Ces émeutes sont donc le fruit d’un ras-le-bol croissant de la population qui face au mépris de la classe politique et du régime dans son ensemble. Et pour cause, la Côte d’Ivoire est une ancienne colonie française et le gouvernement ivoirien est complice de l’impérialisme français qui pille les richesses tout en laissant le peuple ivoirien dans la misère, et maintient sa domination par la répression.

C’est pourquoi ce jeudi 13 août avait été appelée journée de manifestation dans tout le pays. En prévision, le gouvernement avait interdit tout rassemblement. Mais cela n’a pas empêché la journée de mobilisation d’être suivie dans plusieurs villes par des centaines de personnes, majoritairement par des jeunes. Dans certains quartiers, les forces anti-émeutes ont été fortement déployées. Plusieurs affrontements ont éclatés, entre ceux qui tentaient de paralyser des grands axes de circulations internationaux, et les policiers. Le bilan de la répression s’élève à quatre mort chez les manifestants : un jeune à Bonova lors d’un heurt avec la police et trois autres à Daoukro lors d’affrontements entre les partisans de Ouattara et des manifestants. Comme lors des soulèvements qui concernaient la crise sanitaire, la seule réponse de l’État est une réaction très autoritaire.

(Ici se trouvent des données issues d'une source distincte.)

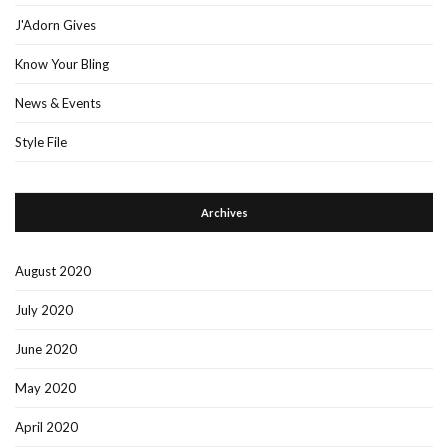
J'Adorn Gives
Know Your Bling
News & Events
Style File
Archives
August 2020
July 2020
June 2020
May 2020
April 2020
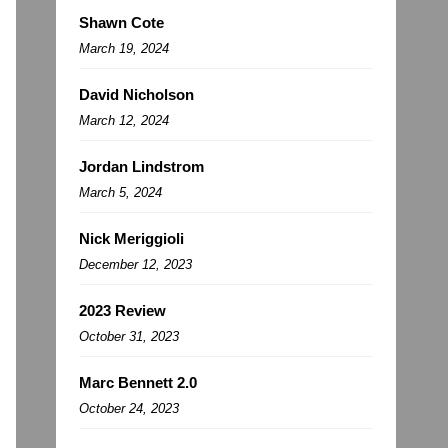
Shawn Cote
March 19, 2024
David Nicholson
March 12, 2024
Jordan Lindstrom
March 5, 2024
Nick Meriggioli
December 12, 2023
2023 Review
October 31, 2023
Marc Bennett 2.0
October 24, 2023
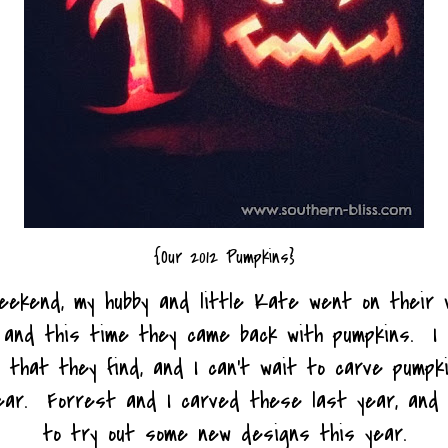
{Our 2012 Pumpkins}
eekend, my hubby and little Kate went on their 
 and this time they came back with pumpkins. I 
 that they find, and I can't wait to carve pumpk
year. Forrest and I carved these last year, and 
to try out some new designs this year.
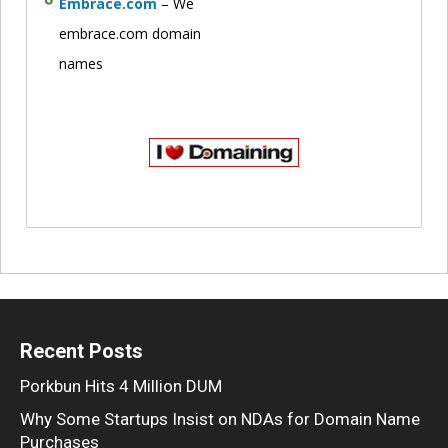
Embrace.com
– We
embrace.com domain
names
Recent Posts
Porkbun Hits 4 Million DUM
Why Some Startups Insist on NDAs for Domain Name
Purchases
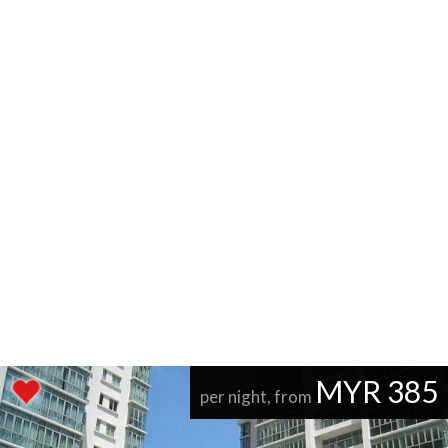
MYR 385
per night, from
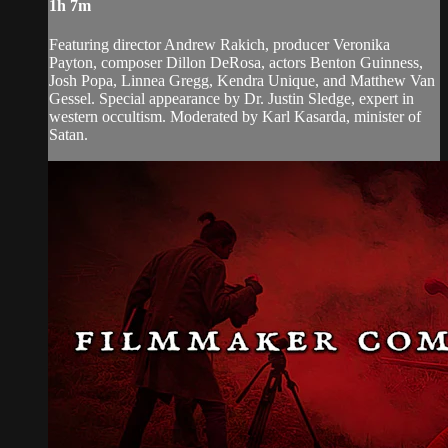
1h 7m
Featuring director Andrew Rakich, producer Veronika
Payton, composer Dillon DeRosa, actors Benton Guinness,
Josh Popa, Linnea Gregg, Kendra Unique, and Matthew Van
Gessel. Special appearance by Dr. Justin Sledge, expert in
western occultism. Moderated by Karl Kasarda, minister of
Satan.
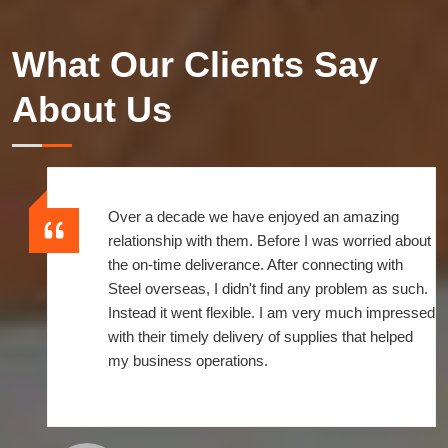
What Our Clients Say
About Us
Over a decade we have enjoyed an amazing
relationship with them. Before I was worried about
the on-time deliverance. After connecting with
Steel overseas, I didn't find any problem as such.
Instead it went flexible. I am very much impressed
with their timely delivery of supplies that helped
my business operations.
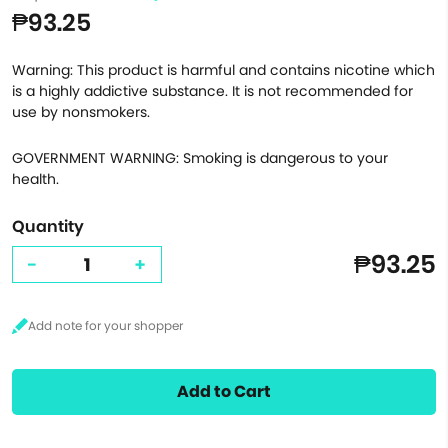
₱93.25
Warning: This product is harmful and contains nicotine which
is a highly addictive substance. It is not recommended for
use by nonsmokers.
GOVERNMENT WARNING: Smoking is dangerous to your
health.
Quantity
₱93.25
-
+
Add to Cart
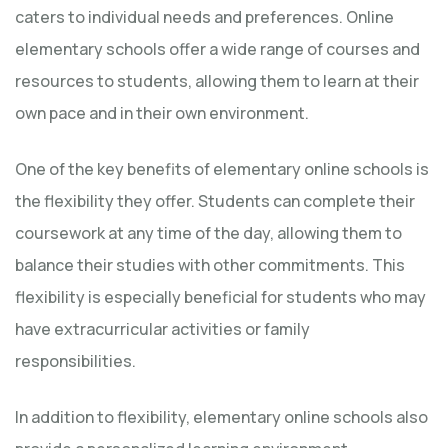
caters to individual needs and preferences. Online
elementary schools offer a wide range of courses and
resources to students, allowing them to learn at their
own pace and in their own environment.
One of the key benefits of elementary online schools is
the flexibility they offer. Students can complete their
coursework at any time of the day, allowing them to
balance their studies with other commitments. This
flexibility is especially beneficial for students who may
have extracurricular activities or family
responsibilities.
In addition to flexibility, elementary online schools also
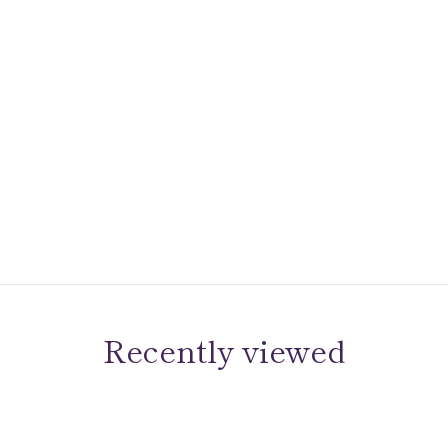
Recently viewed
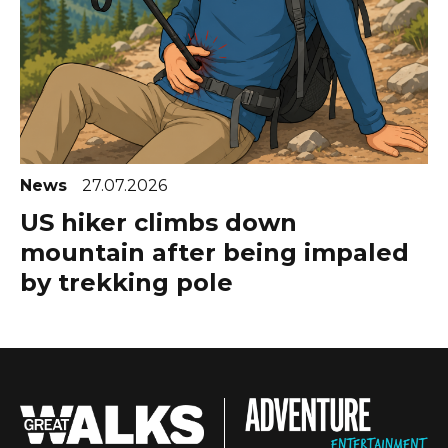
News
27.07.2026
US hiker climbs down
mountain after being impaled
by trekking pole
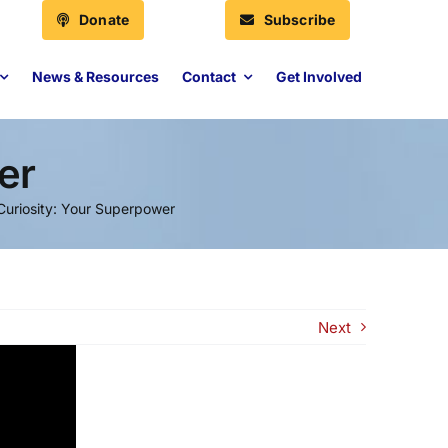
Donate
Subscribe
News & Resources
Contact
Get Involved
er
Curiosity: Your Superpower
Next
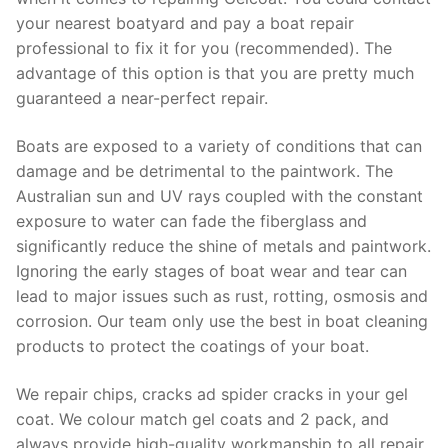
your nearest boatyard and pay a boat repair
professional to fix it for you (recommended). The
advantage of this option is that you are pretty much
guaranteed a near-perfect repair.
Boats are exposed to a variety of conditions that can
damage and be detrimental to the paintwork. The
Australian sun and UV rays coupled with the constant
exposure to water can fade the fiberglass and
significantly reduce the shine of metals and paintwork.
Ignoring the early stages of boat wear and tear can
lead to major issues such as rust, rotting, osmosis and
corrosion. Our team only use the best in boat cleaning
products to protect the coatings of your boat.
We repair chips, cracks ad spider cracks in your gel
coat. We colour match gel coats and 2 pack, and
always provide high-quality workmanship to all repair.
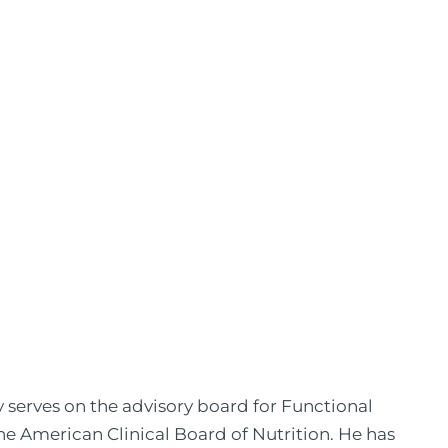
y serves on the advisory board for Functional
the American Clinical Board of Nutrition. He has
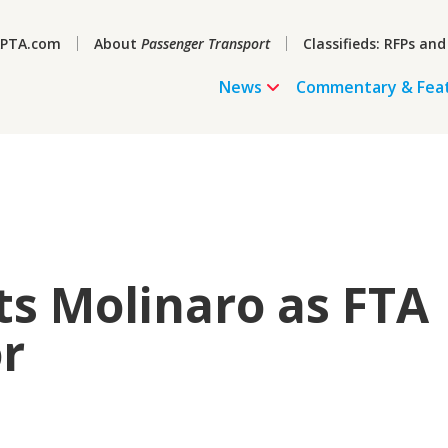
PTA.com
About
Passenger Transport
Classifieds: RFPs and
News
Commentary & Fea
s Molinaro as FTA
r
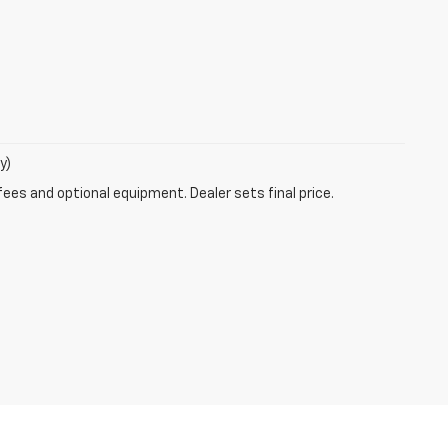
y)
fees and optional equipment. Dealer sets final price.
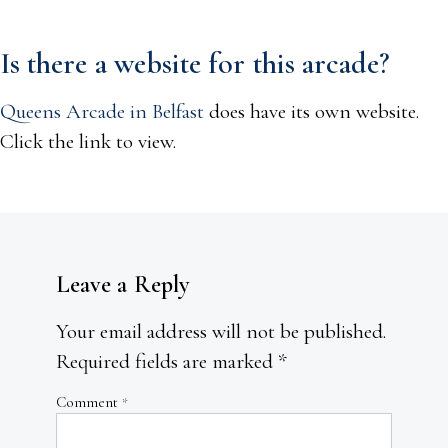
Is there a website for this arcade?
Queens Arcade in Belfast
does have its own website.
Click the link to view.
Leave a Reply
Your email address will not be published.
Required fields are marked
*
Comment
*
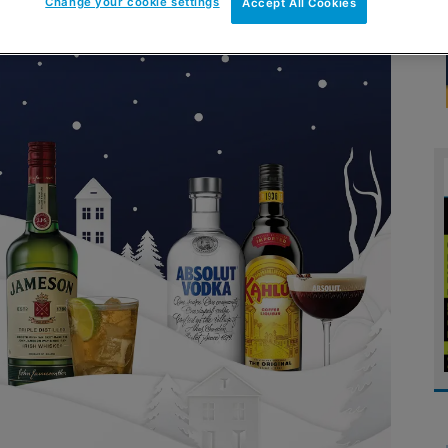
Change your cookie settings
Accept All Cookies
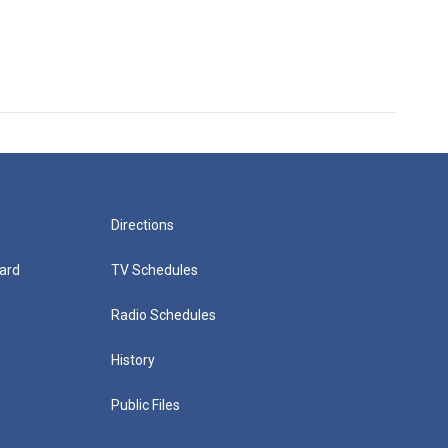
Directions
ard
TV Schedules
Radio Schedules
History
Public Files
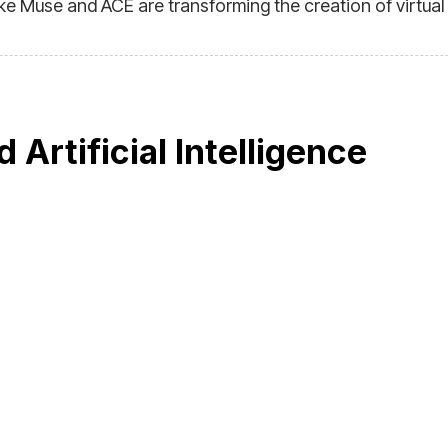
ke Muse and ACE are transforming the creation of virtual
d Artificial Intelligence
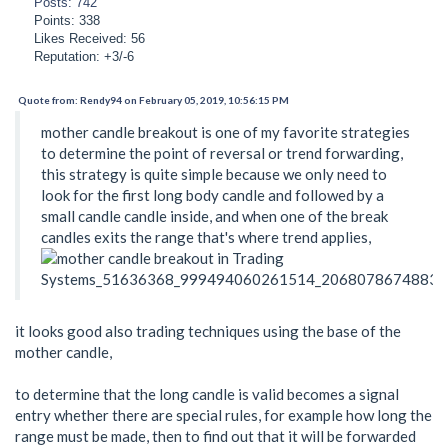
Posts: 742
Points: 338
Likes Received: 56
Reputation: +3/-6
Quote from: Rendy94 on February 05, 2019, 10:56:15 PM
mother candle breakout is one of my favorite strategies
to determine the point of reversal or trend forwarding,
this strategy is quite simple because we only need to
look for the first long body candle and followed by a
small candle candle inside, and when one of the break
candles exits the range that's where trend applies,
it looks good also trading techniques using the base of the
mother candle,
to determine that the long candle is valid becomes a signal
entry whether there are special rules, for example how long the
range must be made, then to find out that it will be forwarded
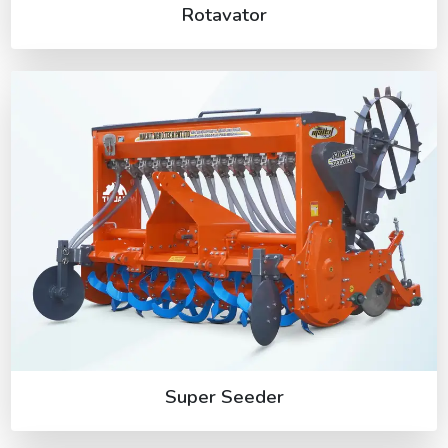
Rotavator
Super Seeder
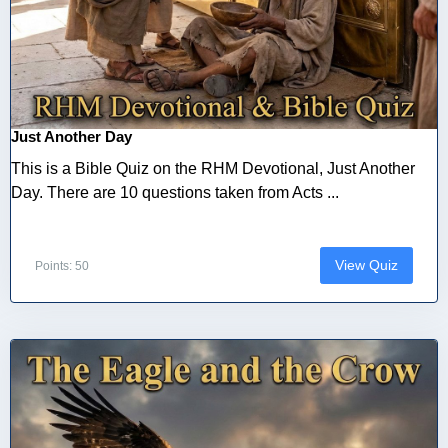
Just Another Day
This is a Bible Quiz on the RHM Devotional, Just Another
Day. There are 10 questions taken from Acts ...
View Quiz
Points: 50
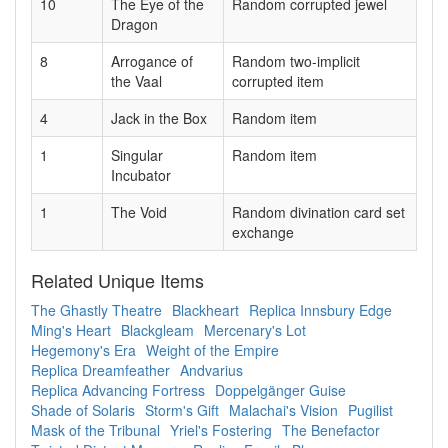
10
The Eye of the
Random corrupted jewel
Dragon
8
Arrogance of
Random two-implicit
the Vaal
corrupted item
4
Jack in the Box
Random item
1
Singular
Random item
Incubator
1
The Void
Random divination card set
exchange
Related Unique Items
The Ghastly Theatre
Blackheart
Replica Innsbury Edge
Ming's Heart
Blackgleam
Mercenary's Lot
Hegemony's Era
Weight of the Empire
Replica Dreamfeather
Andvarius
Replica Advancing Fortress
Doppelgänger Guise
Shade of Solaris
Storm's Gift
Malachai's Vision
Pugilist
Mask of the Tribunal
Yriel's Fostering
The Benefactor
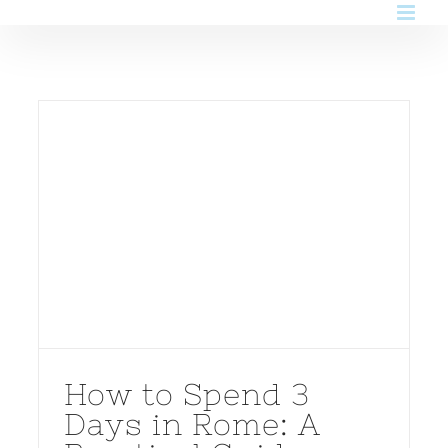
Skip
to
content
How to Spend 3
Days in Rome: A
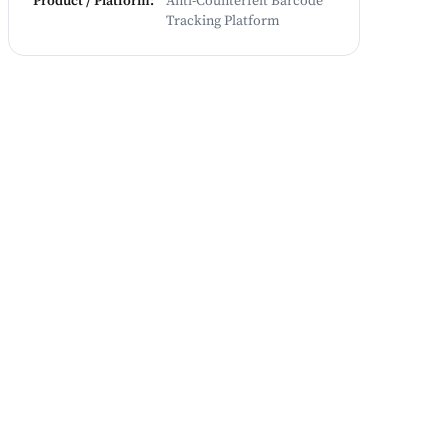
Product / Platform
:
Anti-Counterfeit Barcode
Tracking Platform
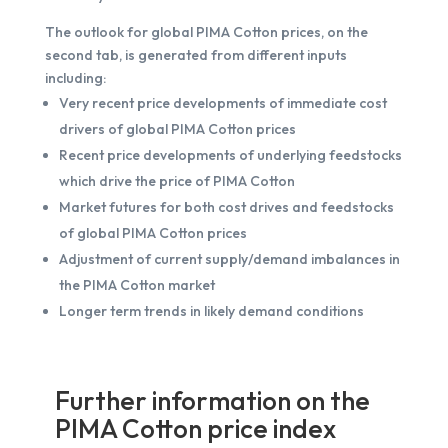
The outlook for global PIMA Cotton prices, on the
second tab, is generated from different inputs
including:
Very recent price developments of immediate cost
drivers of global PIMA Cotton prices
Recent price developments of underlying feedstocks
which drive the price of PIMA Cotton
Market futures for both cost drives and feedstocks
of global PIMA Cotton prices
Adjustment of current supply/demand imbalances in
the PIMA Cotton market
Longer term trends in likely demand conditions
Further information on the
PIMA Cotton price index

En s’opposant au régime et à sa police, les manifestants ouvrent la voie à une remise en cause de l’impérialisme et de ses intérêts dans la région, comme au Liban ou en Biélorussie. Dans ce contexte il s’agit de dénoncer les crimes du gouvernement Ouattara et de l’impérialisme français. Car la solidarité internationale est notre drapeau.